Archive for December, 2012

Boutros Boutros-Ghali


His last assignment was to report on “recent” developments. In the outskirts of the city, he set up a proper viewing point – almost invisible to the untrained eye. Surrounded by shacks, dogs constantly barking and the smell of sour gas, he was ready, or so he thought. Then he noticed something out of place in a shanty town – a shining Mercedes passing by and the perennial Land Rovers behind – that was not a usual visitor. Arms dealers? A discreet peace negotiations team? Hard to tell as clouds of raising dust; roaring armoured vehicles, and men riding horses jerked along.

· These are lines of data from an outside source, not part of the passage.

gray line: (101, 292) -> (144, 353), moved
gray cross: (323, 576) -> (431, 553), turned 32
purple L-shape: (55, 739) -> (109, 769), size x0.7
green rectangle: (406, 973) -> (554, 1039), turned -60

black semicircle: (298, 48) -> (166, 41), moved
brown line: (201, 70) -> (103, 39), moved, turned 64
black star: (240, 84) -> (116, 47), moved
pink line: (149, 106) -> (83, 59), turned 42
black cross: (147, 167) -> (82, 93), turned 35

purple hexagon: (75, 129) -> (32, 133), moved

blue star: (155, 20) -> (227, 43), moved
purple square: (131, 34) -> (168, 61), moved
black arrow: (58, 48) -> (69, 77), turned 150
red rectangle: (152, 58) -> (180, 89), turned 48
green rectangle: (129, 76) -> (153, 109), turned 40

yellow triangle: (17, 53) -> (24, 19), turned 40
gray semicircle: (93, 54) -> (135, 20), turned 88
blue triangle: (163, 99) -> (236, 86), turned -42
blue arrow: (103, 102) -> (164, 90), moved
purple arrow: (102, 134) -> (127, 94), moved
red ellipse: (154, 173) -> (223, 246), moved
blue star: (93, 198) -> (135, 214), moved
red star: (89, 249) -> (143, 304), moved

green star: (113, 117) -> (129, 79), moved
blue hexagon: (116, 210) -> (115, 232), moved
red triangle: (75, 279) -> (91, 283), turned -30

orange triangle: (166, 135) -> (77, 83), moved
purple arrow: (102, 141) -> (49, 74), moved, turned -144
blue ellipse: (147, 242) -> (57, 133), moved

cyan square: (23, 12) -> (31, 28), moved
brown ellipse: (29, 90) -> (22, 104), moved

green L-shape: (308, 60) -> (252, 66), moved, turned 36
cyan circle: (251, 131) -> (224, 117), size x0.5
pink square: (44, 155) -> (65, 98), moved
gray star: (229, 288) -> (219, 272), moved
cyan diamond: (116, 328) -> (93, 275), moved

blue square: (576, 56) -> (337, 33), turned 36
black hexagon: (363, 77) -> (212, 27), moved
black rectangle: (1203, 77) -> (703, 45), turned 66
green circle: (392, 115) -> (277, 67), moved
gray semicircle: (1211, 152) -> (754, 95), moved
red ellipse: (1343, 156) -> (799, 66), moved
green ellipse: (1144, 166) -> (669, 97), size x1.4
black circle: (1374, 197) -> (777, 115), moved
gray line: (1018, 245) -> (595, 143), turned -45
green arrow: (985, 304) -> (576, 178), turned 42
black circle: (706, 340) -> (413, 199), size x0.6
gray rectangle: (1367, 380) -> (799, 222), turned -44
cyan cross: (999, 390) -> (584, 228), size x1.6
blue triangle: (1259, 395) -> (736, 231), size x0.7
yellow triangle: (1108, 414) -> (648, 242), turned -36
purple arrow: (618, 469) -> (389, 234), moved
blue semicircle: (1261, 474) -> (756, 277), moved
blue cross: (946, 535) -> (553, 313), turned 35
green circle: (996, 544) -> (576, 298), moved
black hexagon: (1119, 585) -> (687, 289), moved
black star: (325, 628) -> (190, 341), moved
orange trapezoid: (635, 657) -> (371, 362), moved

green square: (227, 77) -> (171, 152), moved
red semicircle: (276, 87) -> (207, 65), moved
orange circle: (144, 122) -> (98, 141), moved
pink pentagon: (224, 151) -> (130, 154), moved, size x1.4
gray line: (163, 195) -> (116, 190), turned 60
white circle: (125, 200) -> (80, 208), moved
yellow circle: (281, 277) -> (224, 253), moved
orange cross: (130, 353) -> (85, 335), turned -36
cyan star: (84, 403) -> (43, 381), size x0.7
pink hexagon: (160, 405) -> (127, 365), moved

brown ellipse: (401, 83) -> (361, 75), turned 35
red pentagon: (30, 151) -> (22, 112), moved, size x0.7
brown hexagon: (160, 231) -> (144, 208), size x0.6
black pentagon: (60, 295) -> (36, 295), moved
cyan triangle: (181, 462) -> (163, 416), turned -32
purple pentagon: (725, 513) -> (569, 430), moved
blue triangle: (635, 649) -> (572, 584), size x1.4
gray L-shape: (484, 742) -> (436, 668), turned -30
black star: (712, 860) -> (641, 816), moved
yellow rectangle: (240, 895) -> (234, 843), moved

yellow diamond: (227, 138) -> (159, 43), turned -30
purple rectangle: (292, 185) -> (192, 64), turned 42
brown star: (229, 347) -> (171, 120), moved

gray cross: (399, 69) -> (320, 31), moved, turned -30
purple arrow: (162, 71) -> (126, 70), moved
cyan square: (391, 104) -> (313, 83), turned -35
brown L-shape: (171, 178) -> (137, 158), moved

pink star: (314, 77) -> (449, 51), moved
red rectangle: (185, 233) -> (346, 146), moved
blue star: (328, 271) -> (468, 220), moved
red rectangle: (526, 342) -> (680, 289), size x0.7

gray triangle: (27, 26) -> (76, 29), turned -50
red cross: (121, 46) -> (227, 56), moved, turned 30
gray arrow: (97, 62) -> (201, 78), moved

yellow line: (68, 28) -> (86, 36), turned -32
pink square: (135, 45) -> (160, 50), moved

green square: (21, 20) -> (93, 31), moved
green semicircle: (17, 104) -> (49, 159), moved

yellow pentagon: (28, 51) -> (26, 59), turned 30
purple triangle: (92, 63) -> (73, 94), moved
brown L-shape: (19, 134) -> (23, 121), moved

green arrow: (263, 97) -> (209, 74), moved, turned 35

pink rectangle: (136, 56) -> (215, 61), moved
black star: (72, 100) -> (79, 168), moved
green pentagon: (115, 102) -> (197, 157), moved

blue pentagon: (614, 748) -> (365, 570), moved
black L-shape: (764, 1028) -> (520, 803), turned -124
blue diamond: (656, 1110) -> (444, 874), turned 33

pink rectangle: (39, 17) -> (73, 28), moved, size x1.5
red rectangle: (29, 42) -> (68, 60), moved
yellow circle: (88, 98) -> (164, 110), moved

People stood watching; there was a moment of stillness, as the caravan went by. It was hot across the land; the civil war had been ravaging the countryside for way too many years – truce agreements came, rarely honoured; the UN mission unable to do much good. He settled on his observation place; surveillance was his task; then report. Do not get involved, his orders. Night arrived; cool air refreshing the sweats and odors; he could see a camp fire not too far from the marketplace; people engaged in bartering, some arguing; others playing cards, checkers, dancing, high on something (…).

The following morning as the mists dissipated, he was already at his post; this was a country in perpetual collapse, a land inherited by drought, famine and despair. Yet, under its grounds black gold had supposedly blessed it, if only to become further fractured in a never ending internecine, genocidal civil war.  Here every day is an encounter with blasting debris, shrinking body parts of an unknown citizens, survival and resignation; a forgotten place were it not for people like him, still willing to report something, anything of a good nature, beyond witnessing despair, staring mirrors into the abysm.

Sheltered under a scorching sky he started messaging to the higher powers; the convoy has returned; they stopped for a moment assessing the locale; people scattered fearfully; the Janjaweed cannot be too far behind. A loud blast was heard throughout the flatness; another raid in progress; another village ransacked; his hearing muted, his vision blurred in red sand; his viewing point collapsed. He knew then, no help was coming. Silently he waited for a reply. The place was empty. Up in flames he exited his cover, bullets shifting the air around him. The news will be on tomorrow’s show; perhaps a quick clip on YouTube. Few will notice. Untouched, his spirit bended, going home was the only rational choice left.